→ **BRIEF**
Run through the data and copy out every line that mentions the word "pixels".

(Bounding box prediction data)
──────────────────────────────
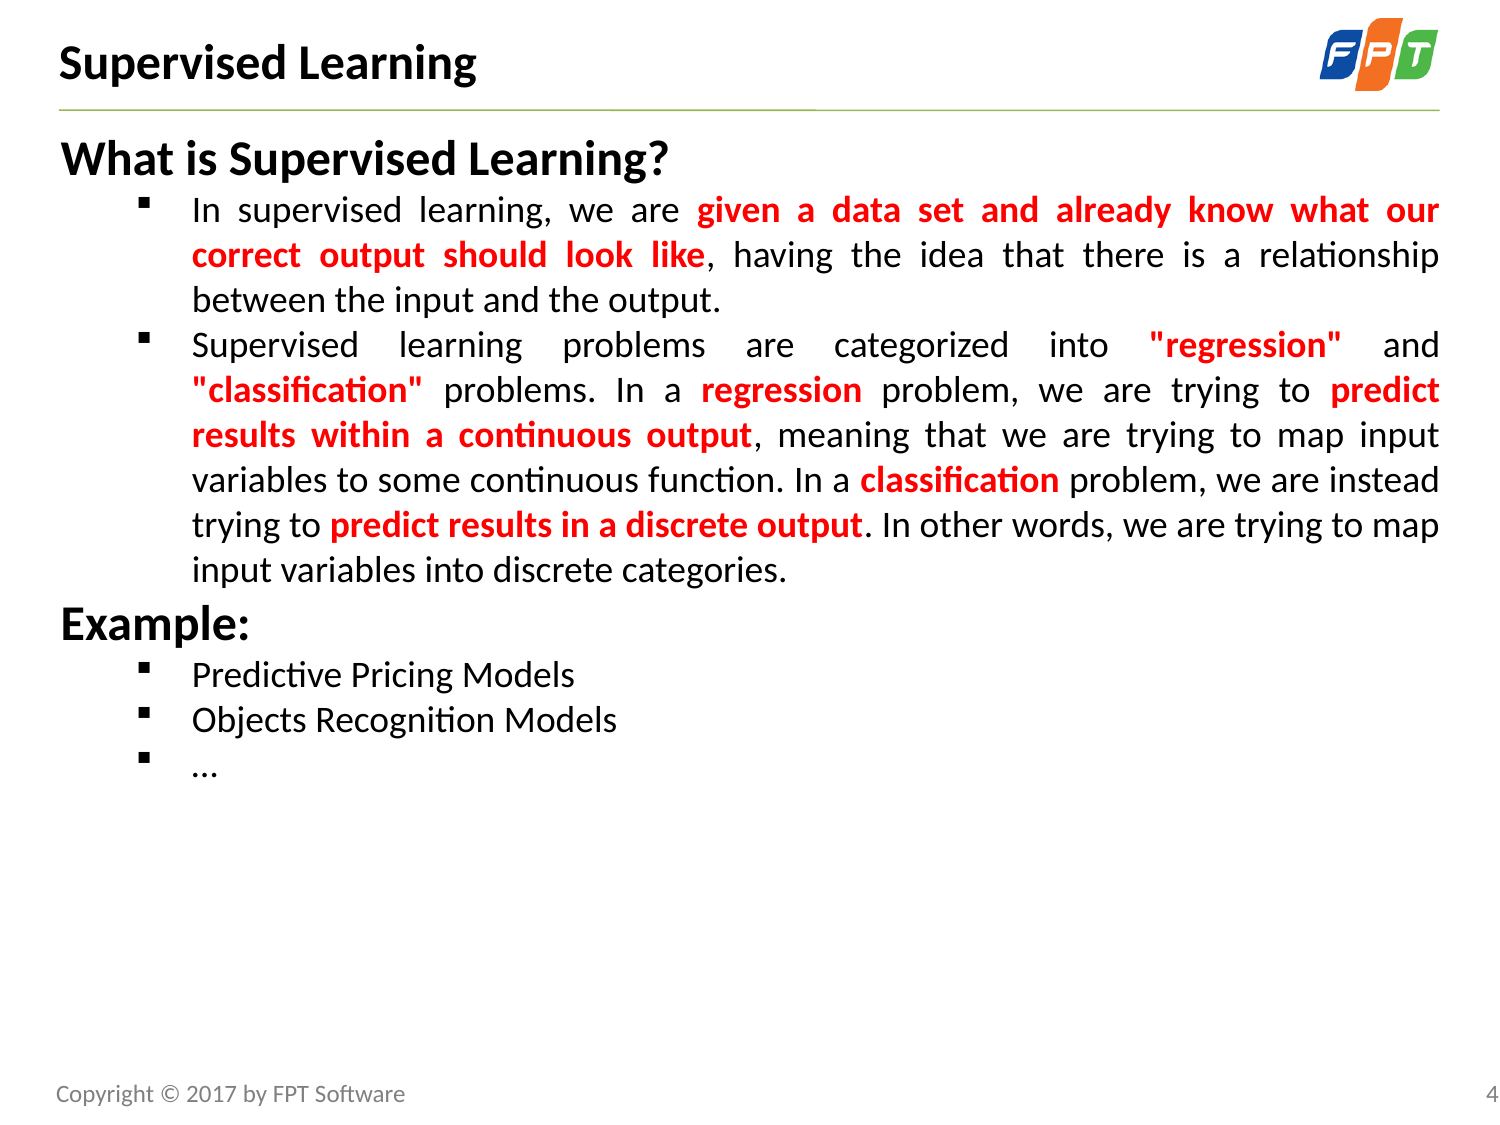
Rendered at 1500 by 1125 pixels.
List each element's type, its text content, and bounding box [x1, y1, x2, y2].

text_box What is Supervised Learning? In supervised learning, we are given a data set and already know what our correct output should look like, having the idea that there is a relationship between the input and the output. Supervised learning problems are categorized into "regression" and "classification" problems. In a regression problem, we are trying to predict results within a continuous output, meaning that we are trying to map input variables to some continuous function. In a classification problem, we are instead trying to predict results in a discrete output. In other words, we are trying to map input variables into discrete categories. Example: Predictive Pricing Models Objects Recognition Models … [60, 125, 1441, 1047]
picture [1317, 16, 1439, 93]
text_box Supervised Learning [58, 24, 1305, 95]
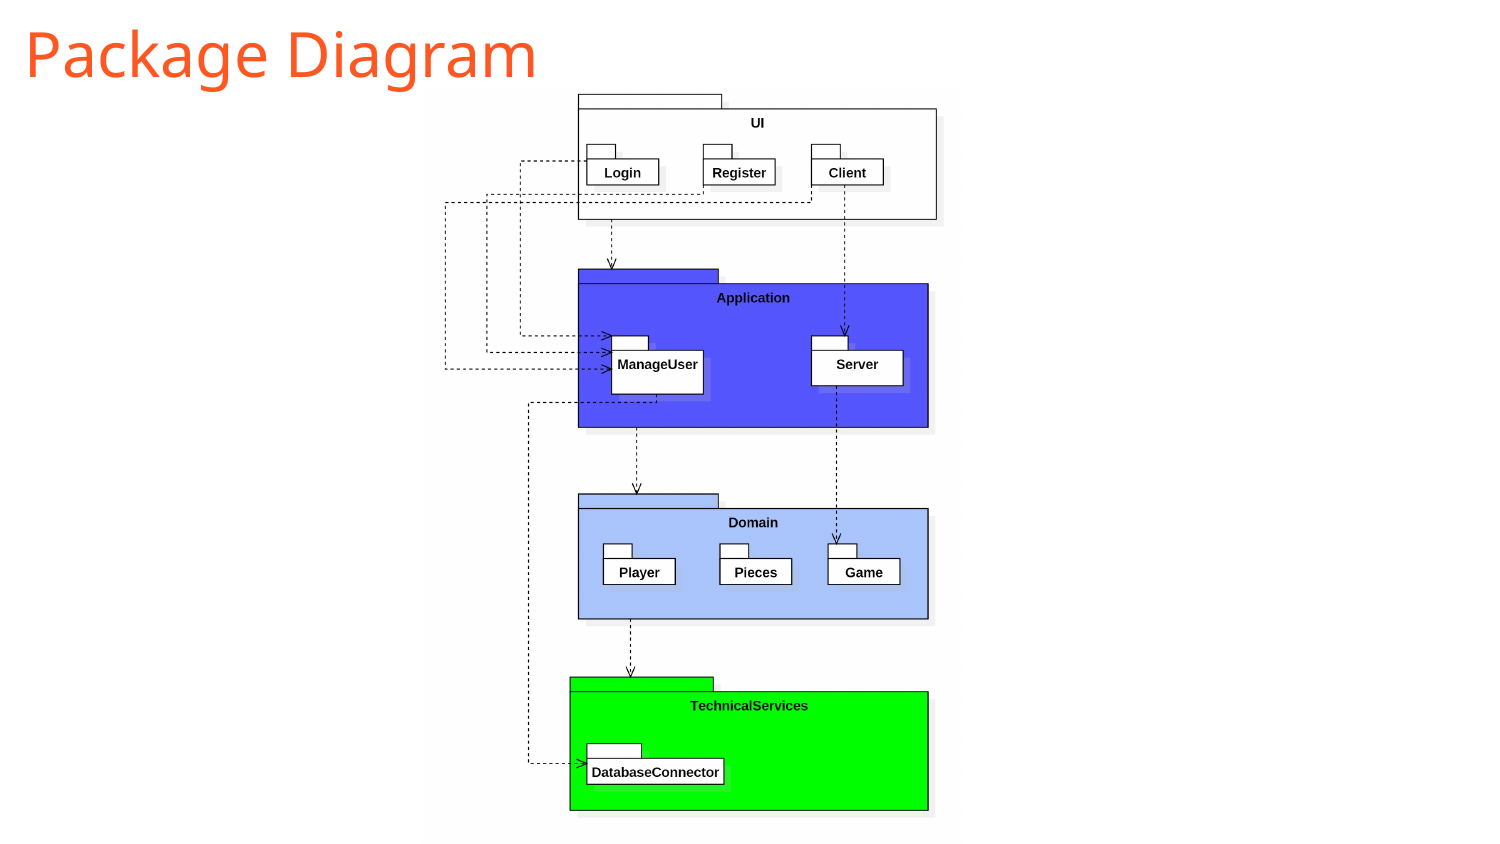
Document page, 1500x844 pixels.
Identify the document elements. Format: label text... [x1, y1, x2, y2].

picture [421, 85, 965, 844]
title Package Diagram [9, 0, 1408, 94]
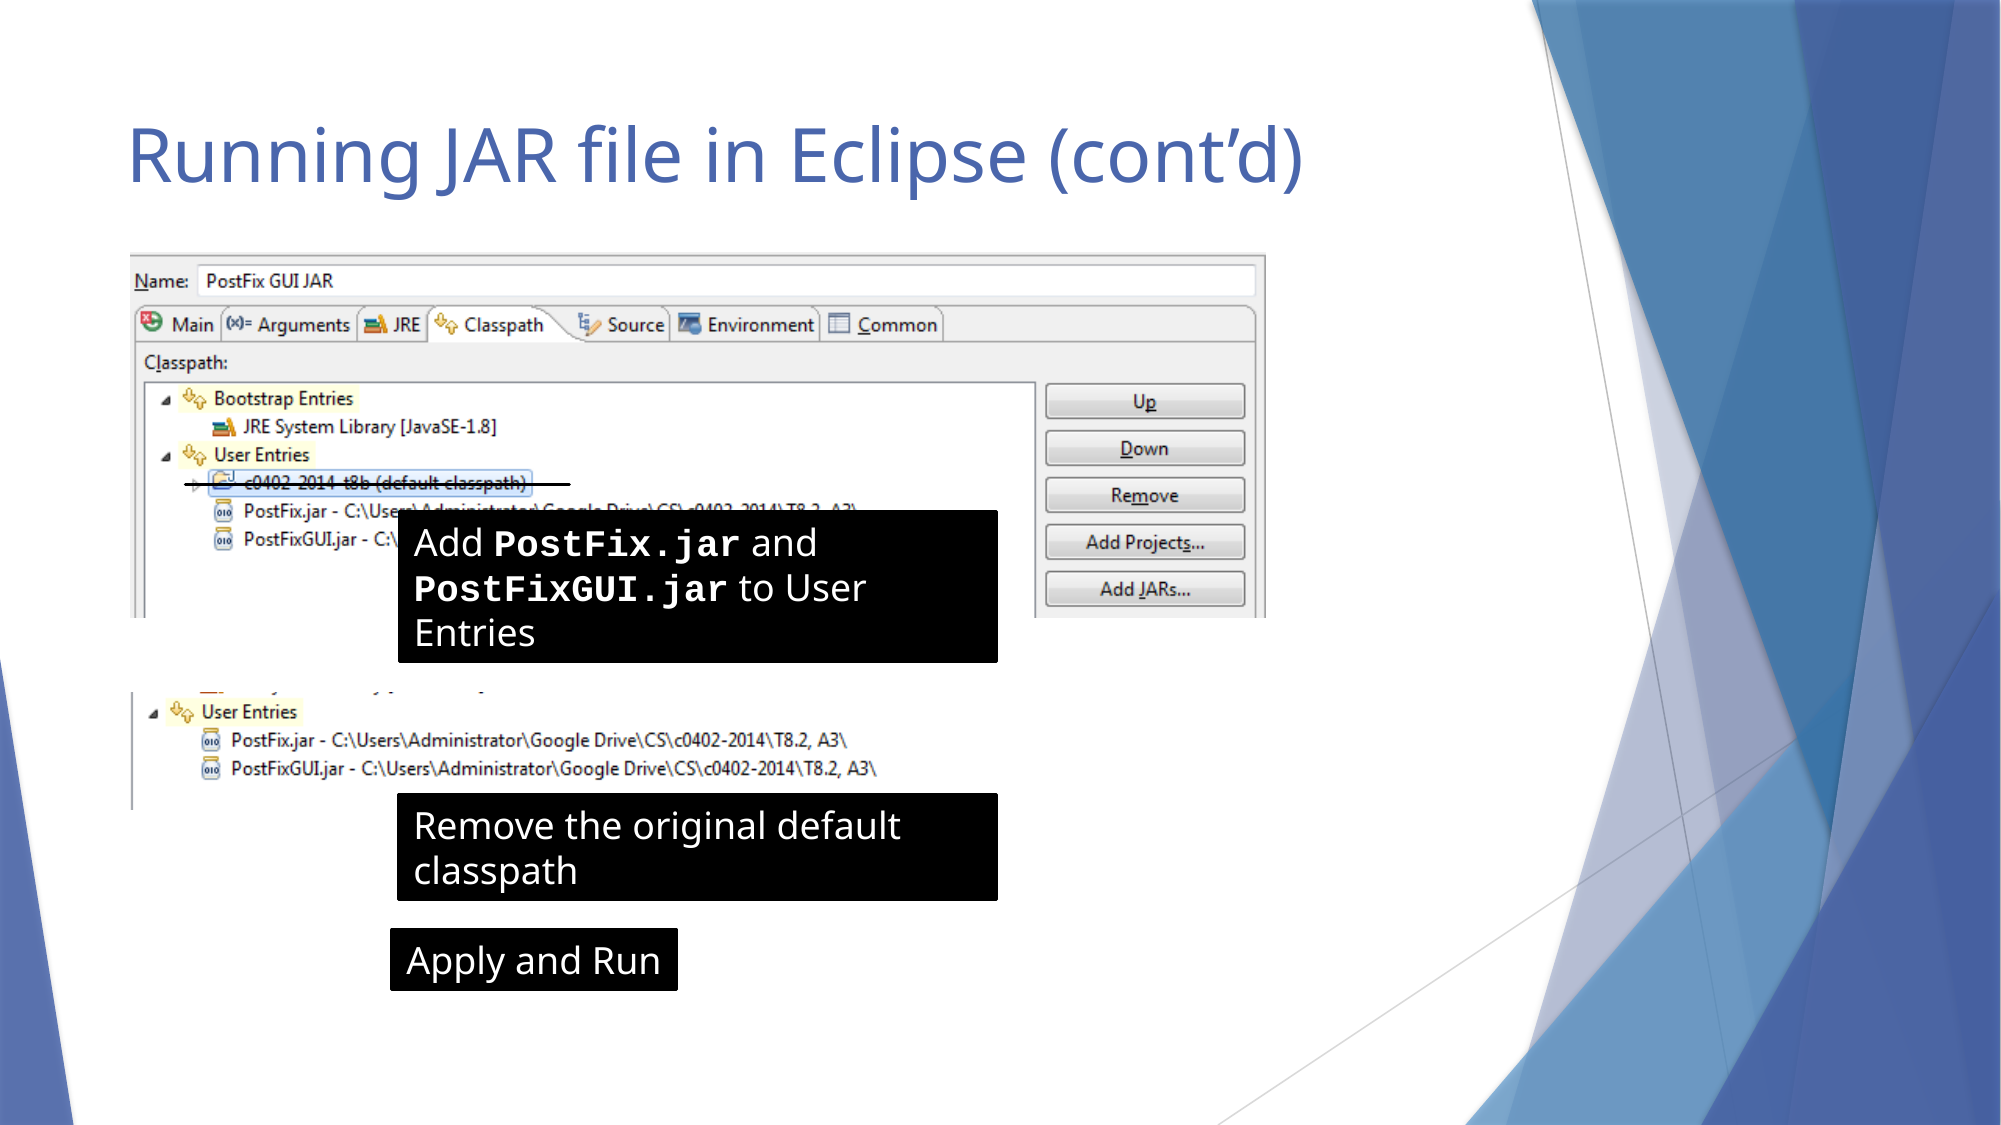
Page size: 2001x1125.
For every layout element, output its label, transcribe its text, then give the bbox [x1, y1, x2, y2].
──────────────────────────────
→ **ANSWER TO THIS TASK**
Rendered at 1500 by 1125 pixels.
Document page, 1500x844 pixels.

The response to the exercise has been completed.